I’ve never walked a dog. I have, however, worn a pair of Fila Disruptors, and I assume the experiences are more or less the same. Nothing but the double-knotted shoelaces tether them to my feet. They snarl at concertgoers, baring oversized fangs on either side of the soles. Their platforms provide an additional two inches of menace. Every imaginable geometric figure is carved into the white leather and synthetic materials. Melted right triangles flank each quarter panel like a Rottweiler’s slobbery, gnawed chew toys. Four navy and red block letters on the tongues serve as identification tags, as if it’s possible to lose sight of these shoes. I clomp through the meadow between musical acts atop rigid, blinding units. Even as I sit and sway to the funk-infused melodies of Blood Orange, my disobedient Filas poke at the remnants of my vegan cheeseburger. I cross my legs to prevent them from charging the stage and howling along to “Holy Will.”

With every step towards the main stage—where Tyler, the Creator would soon introduce his latest project to a live audience—my Disruptors take generous bites of the earth below. I glance up at my best friend, who is at least a head taller than me, in their own carnivorous footwear. Street style photographers captured several shots of us today, and in each one, our Filas round out the family portrait. Finally, our matching strides slow to a stop. Our sneakers have frolicked on Randall’s Island all day, and now they rest, awaiting further stimuli.

As one of the three suns dips lower and lower, sweaty bodies swarm the pit. I brace to hear whimpers near the ground. But nothing happens. The roar of the crowd and the glitchy bass notes of “IGOR’S THEME” swallow the silence. Our Fila Disruptors enjoy Tyler’s set, one of mythic proportions, untrampled. That’s when I realize—there are no dogs at our feet, only dragons.
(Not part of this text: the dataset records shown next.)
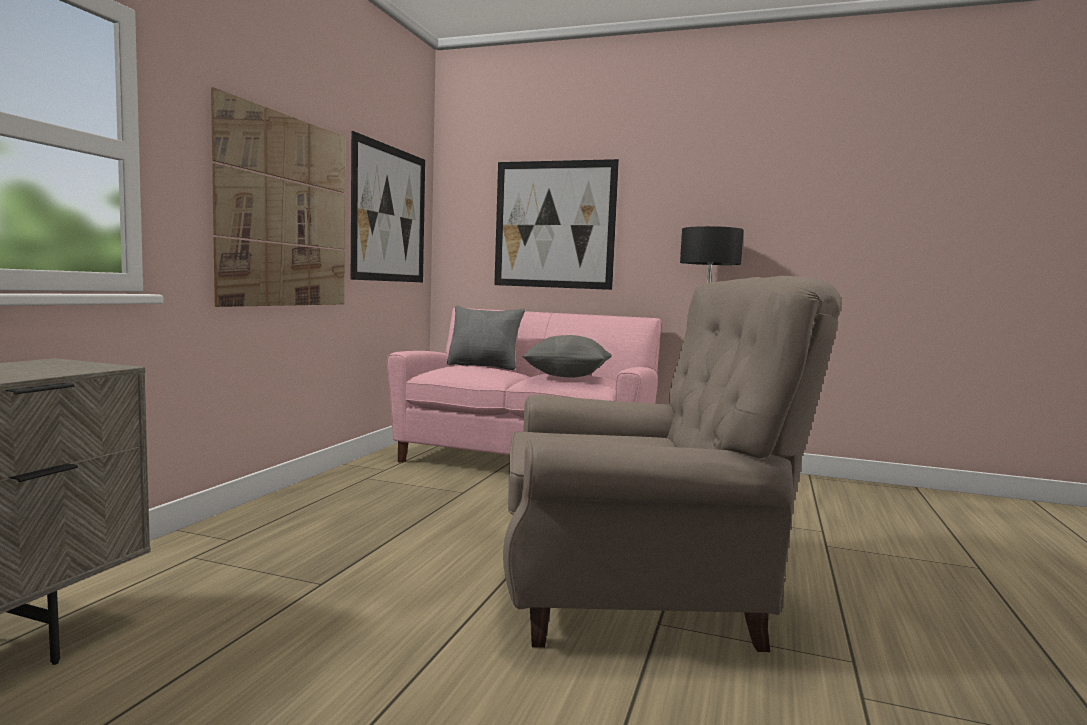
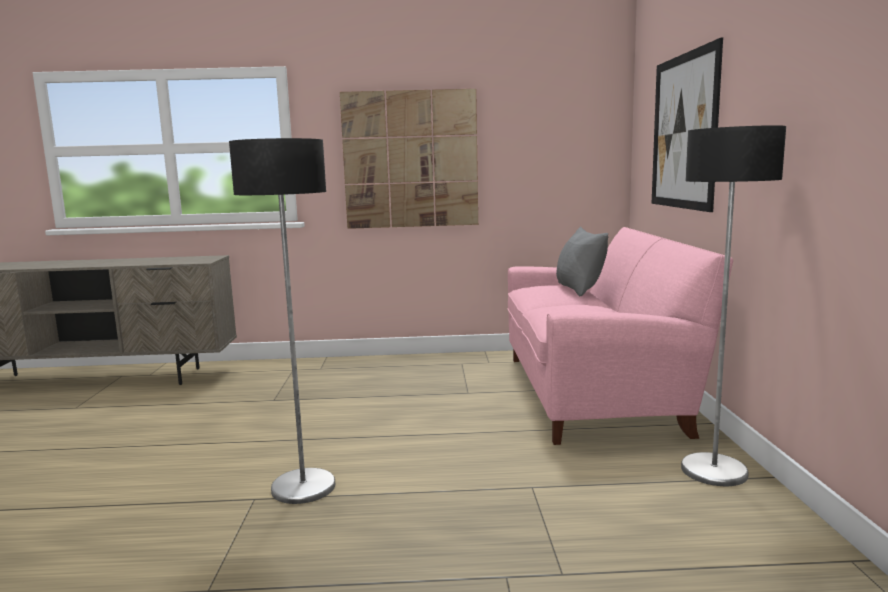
camera: 70 degrees right, 5 degrees up
(390, 214) = (548, 141): picture -> none
(567, 376) = (570, 310): grey pillow -> none
(644, 594) = (303, 487): beige armchair -> floor lamp

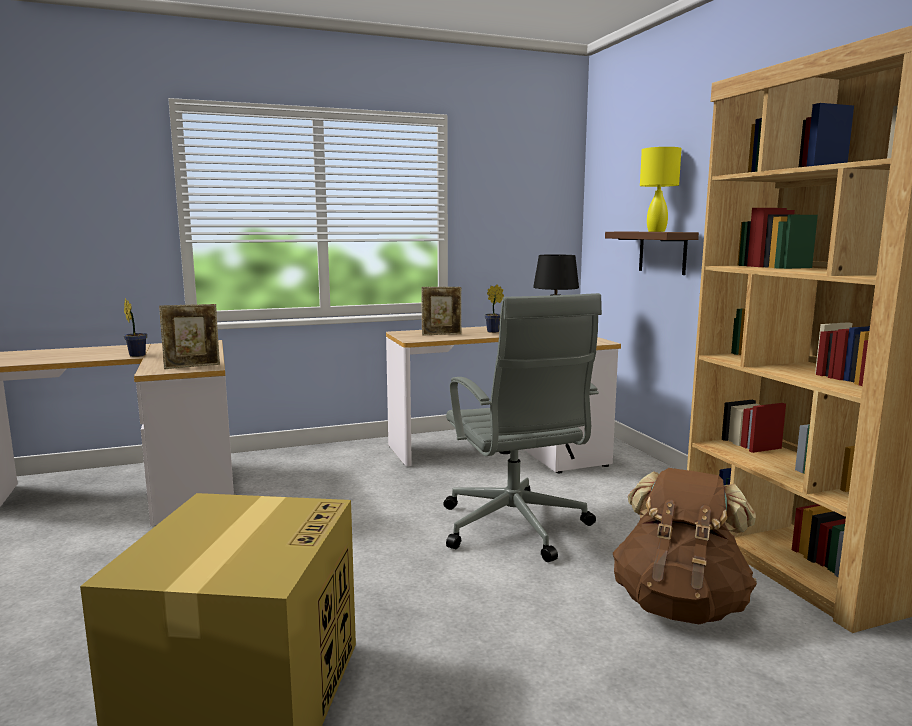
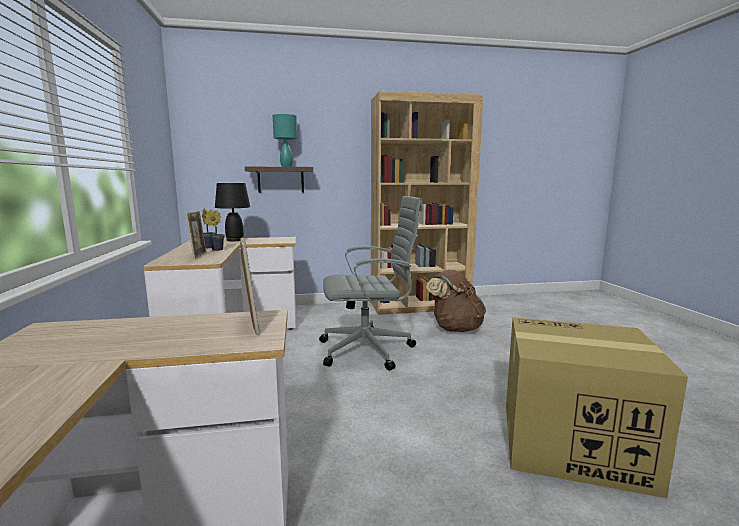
camera: 80 degrees left, 0 degrees up
(136, 355) = (86, 367): potted plant -> potted plant (216, 250)
(657, 231) = (286, 166): yellow table lamp -> turquoise table lamp

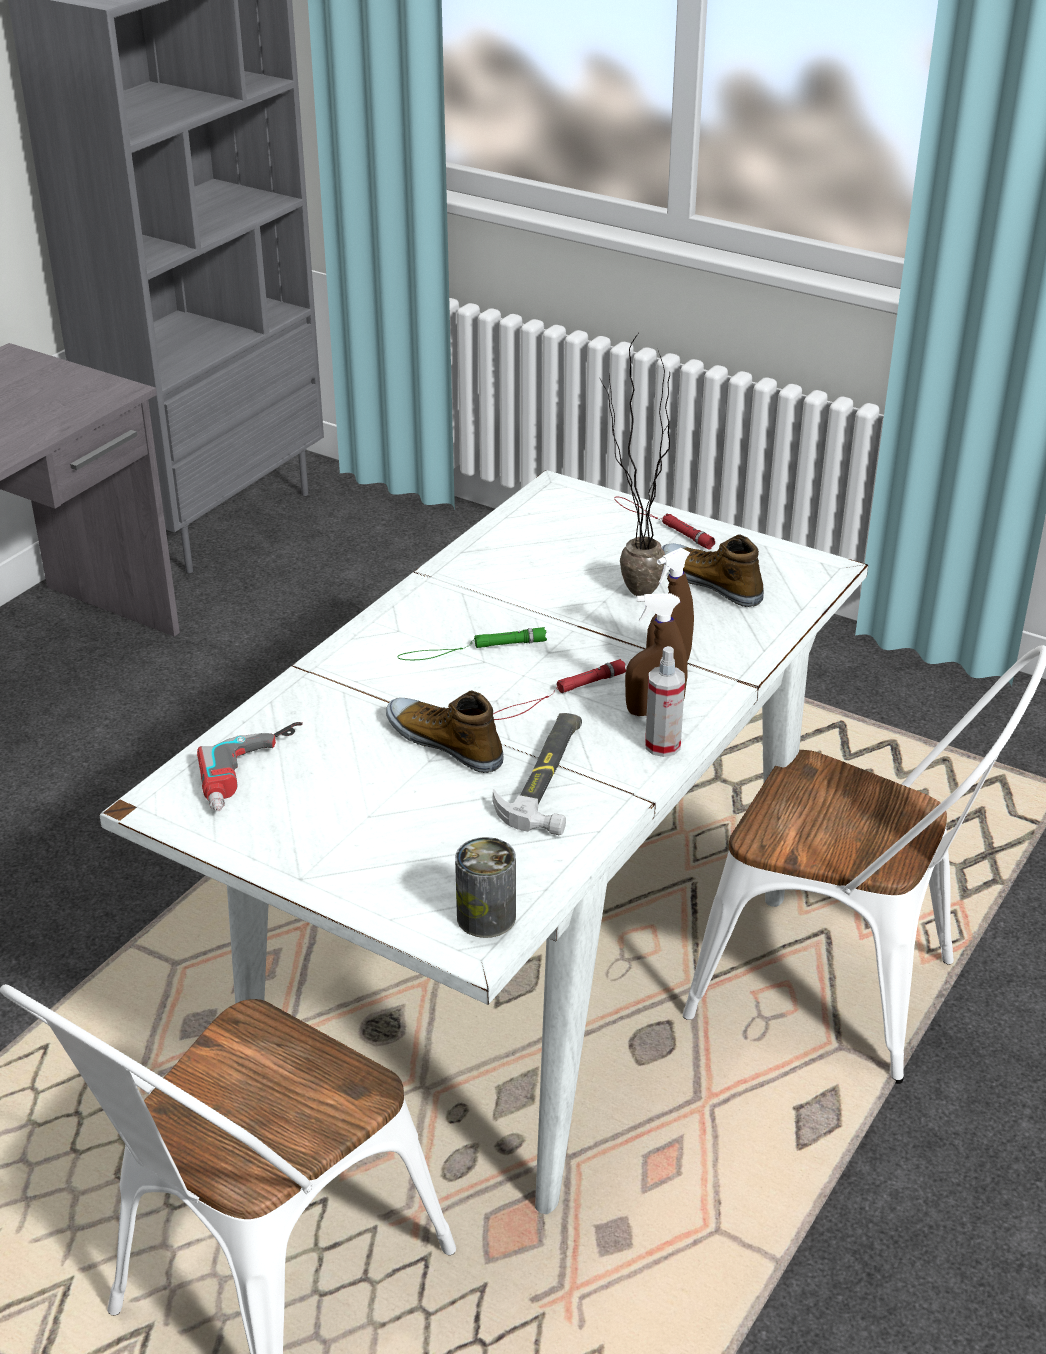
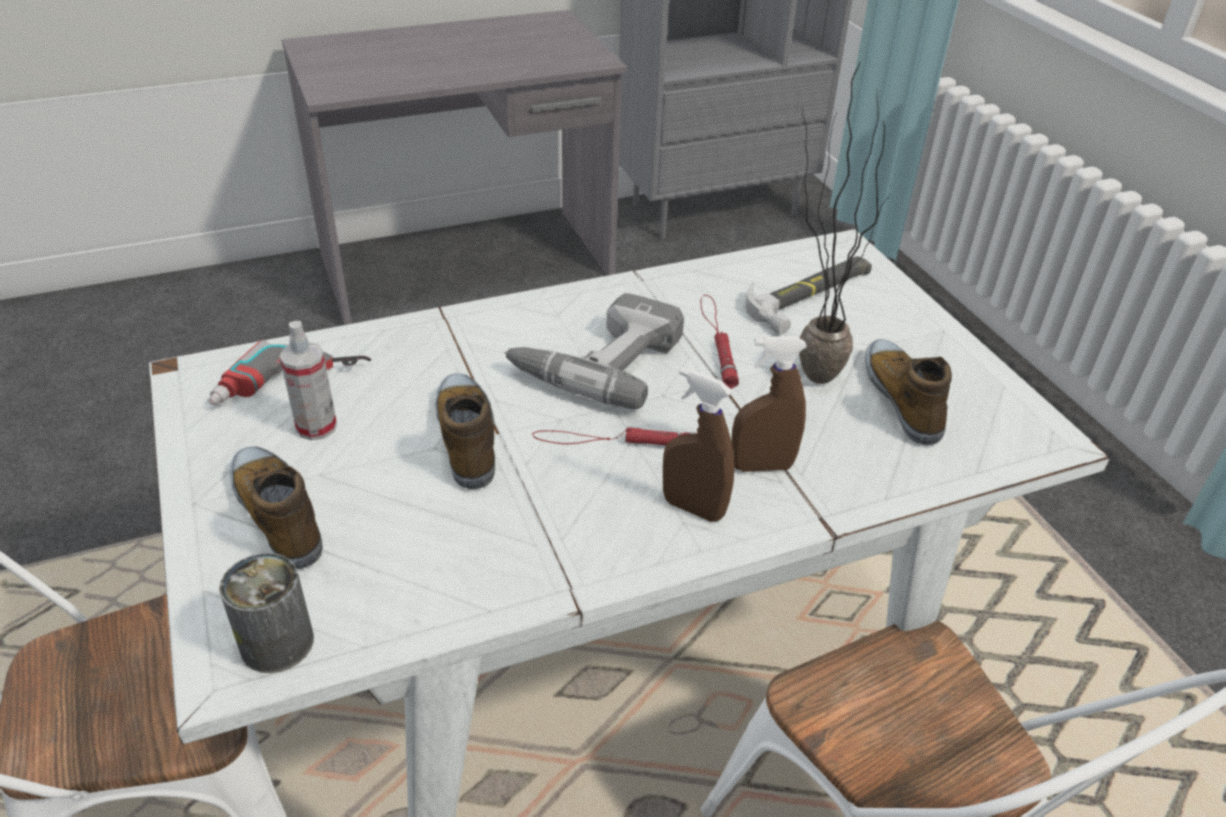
camera: 35 degrees right, 5 degrees up
(375, 852) = (279, 513): none -> shoe
(472, 649) = (597, 360): green flashlight -> power drill
(548, 776) = (513, 522): hammer -> hammer (811, 295)
(661, 523) = (914, 319): red flashlight -> red flashlight (717, 340)
(662, 745) = (660, 550): spray bottle -> spray bottle (316, 427)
I am plucked from the sensory overload that is the Governors Ball Music Festival. I trade in tickling blades of grass for twentysomething tufts of gray carpet. Once again an only child, I confront the undesirable souvenirs my Filas collected on their travels. 

Of course, I can only scrub away so much. My thumbs hover over the dimpled insoles. I trace the delicate stretch marks that annotate the shoe’s curvature. Stubborn dirt speckles what were once white scales. I grimace at the sight of my exotic pets, so battered by the elements. But what I lost in material purity, I gain in memories. My first music festival is fossilized here. Dried mud lodged itself in the gridded soles, but so did sticky pineapple juice and vulgar lyrics and adrenaline.

 

Kennedy Morganfield is from St. Louis, Missouri, and studies in the McKelvey School of Engineering at Washington University in St. Louis.